Капитализм
Шрифт:
На третий — серьезность в глазах обозначилась.
На четвертый — и вовсе грусть стала проглядывать.
Через пять часов наконец-то разгрузили фуру.
— Ну, что, — у администратора, шепелявой девушки в брючном костюме, спрашивают, — по домам, что ли?
— Да вы фто, по каким домам? — изумилась та. — Фейчас еще одна фура будет.
Упало настроение у продавцов.
Посидели с полчасика — новая фура едет. Такая же. С холодильниками.
Разгружают ее, разгружают. Смех затих, улыбок не видно. Пот течет
Вот уже и вечер наступил, люди с работы домой возвращаются. А продавцы разгружают.
К десяти вечера разгрузили наконец!
— Уф, — вытирают обильный пот бледные продавцы, — сейчас уж точно по домам.
— Да с фего вы взяли это? — выскакивает из кабинета администратор. — Кто вообще выдумал про этот дом? Фегодня еще две фуры придут.
Продавцы в осадок выпали. Один на пол повалился, ногами стал дрыгать, пена изо рта пошла. Пока «скорая» приехала — скончался. Сердечный приступ.
Остальные, скрипя зубами, разгружают.
А все ли продавцы на месте? Ба, исчезла треть! Им такую престижную работу предоставили, а они сбежали! Вот ведь несознательные.
— Нифего не поделаешь, — администратор сказала. — Придется офтавшимся разгружать.
Всю ночь пахали. С каждым часом народа все меньше. Вроде только что был рядом человек, глядь, а уже нет его. Так один за одним и убегали. До утра четверо осталось. Из двадцати.
Изможденные, стояли, качаясь.
— Ага, вот они, самые крепкие! — заявился на работу директор. — Ну, молодцы, парни, молодцы! Объявляю вам благодарность. А о тех, что сбежали, не беспокойтесь — мы новых наберем. После открытия вам и вовсе облегчение будет: двух грузчиков на работу примем!
Парни, кроме Максима, похоже, и не воспринимают директорские слова. А Максим — ничего, бодрячком выглядит. Все-таки опыт есть.
— Ну, что, час вам даю, — продолжает директор, — выспаться, помыться, поесть. И обратно на работу! Сегодня еще шесть фур приедут.
Торговые будни
До открытия магазина продавцов набирали еще семь раз. Единственным, кто дожил до праздничного дня с разрезанием ленточки, оказался Максим. Его за это сразу же старшим продавцом отдела аудио-видеотехники сделали.
— Хорошо начинаешь, — пожал ему руку директор. — Всего две недели работаешь, а уже старший продавец. Головокружительная карьера.
Первый месяц в магазине на товар большие скидки установили.

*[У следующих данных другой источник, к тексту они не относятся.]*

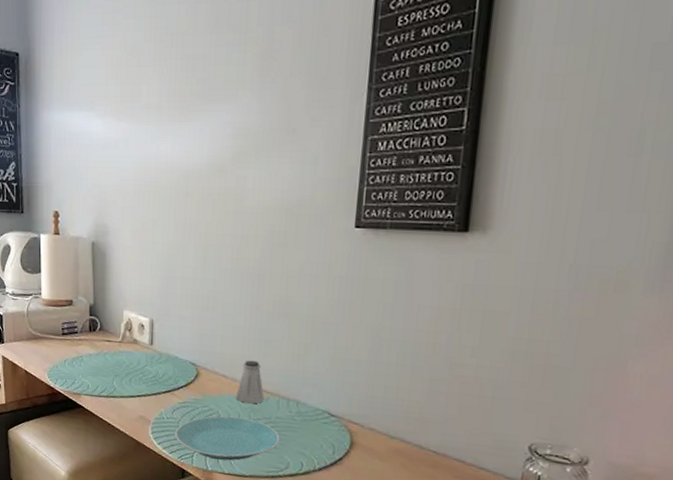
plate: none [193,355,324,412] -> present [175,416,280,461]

Народу — пушкой не прошибешь. Рабочий день — двенадцать часов. Целых пятнадцать минут дают на обед. Правда, тут же поторапливают, но, как поговаривают, в других торговых компаниях и за пять минут люди обедают.
«Вот такой он, капитализм, — рассуждал Максим. — Только попытаешься его понять, впустить в тело, так он сразу становится еще более ужасным, чем раньше».

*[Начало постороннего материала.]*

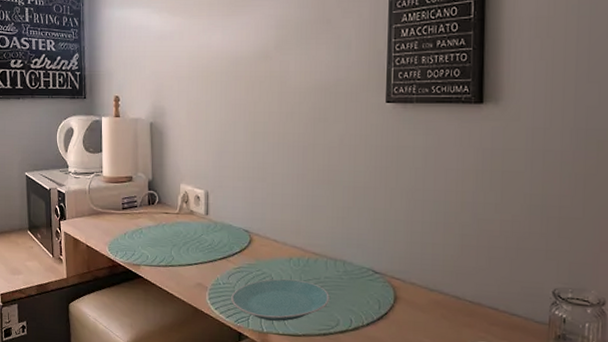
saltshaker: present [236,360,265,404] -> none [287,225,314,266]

Двух принятых на работу грузчиков так никто и не видел. Где-то по подвалам прятались. Ну, да ладно — фуры сейчас пореже стали приходить. Всего одна за два-три дня. Ерунда.
Каждое утро и каждый вечер — планерка.
— Радостное известие у меня для вас, ребятушки! — объявил директор. — С завтрашнего дня в связи с большим наплывом покупателей продляем рабочий день на два часа. И отменяем выходные. Это даст вам возможность заработать еще больше денег.
Понуро молчат работнички.
— Неужели вы не рады? — изумился он. — Неужели вы устроились сюда номер отбывать, а не деньги зарабатывать?

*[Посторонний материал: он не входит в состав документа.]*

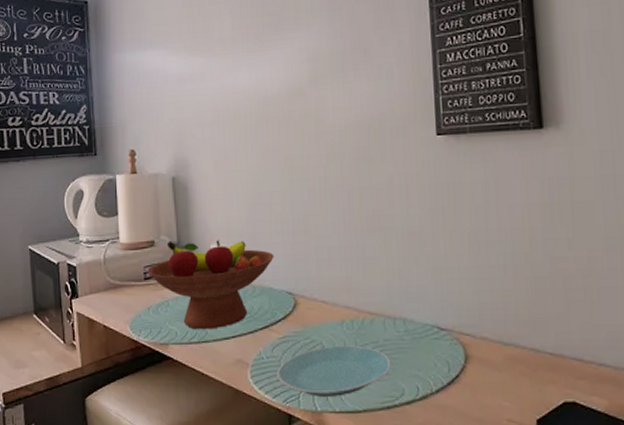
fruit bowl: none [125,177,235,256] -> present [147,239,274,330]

— Ура… — пронеслось робко по рядам.
— Вот так-то.
Вскоре продавцы стали от покупателей прятаться. Один в холодильник залезет, другой — в стиральную машину, третий рубашку снимет и полы ей натирает — вроде как уборщик.
— Где продавцы! — носилась по магазину озверевшая толпа покупателей. — Вы продавец? — спрашивали друг у друга.
— Нет, нет, что вы! — испуганно отвечали заподозренные в причастности к торговле граждане.
Один замешкался ответить, за продавца его приняли.
— Выписывай стиральную машину! — за грудки взяли.
— Какой музыкальный центр больше басов качает? — за штанины хватают.
— Мы у вас вчера телевизор взяли, а как его обменять можно? — канючат.
— Да не продавец я, не продавец! — кричал истошно парень.
— Не ври, сволочь! Попался, не сбежишь теперь.
А Максиму совесть не позволяла прятаться. Он и так уже зол на себя до чертиков был из-за этой совести. Понимал всем нутром, что используют его капиталистические силы зла, безбожно используют, выжимая все жизненные соки, а совесть все равно не позволяла от людей скрываться.
— Я продавец! — говорил он, выходя к людям.
Те замирали, словно не веря в храбрость человека, который сам, добровольно выступил вперед и назвался продавцом.
А потом — потом неслись на него, раскинув руки и вопя о своих желаниях и проблемах.
И пахал он, пахал, пахал…
Совесть — она такая. Именно на совестливых капиталисты и выезжают.
По ночам удавалось почитать.
«Тяжелый труд малолетних, ночной труд, вредные для здоровья производства, ужасные условия жизни, низкая оплата труда — вот лицо современной мануфактуры», — писал Маркс.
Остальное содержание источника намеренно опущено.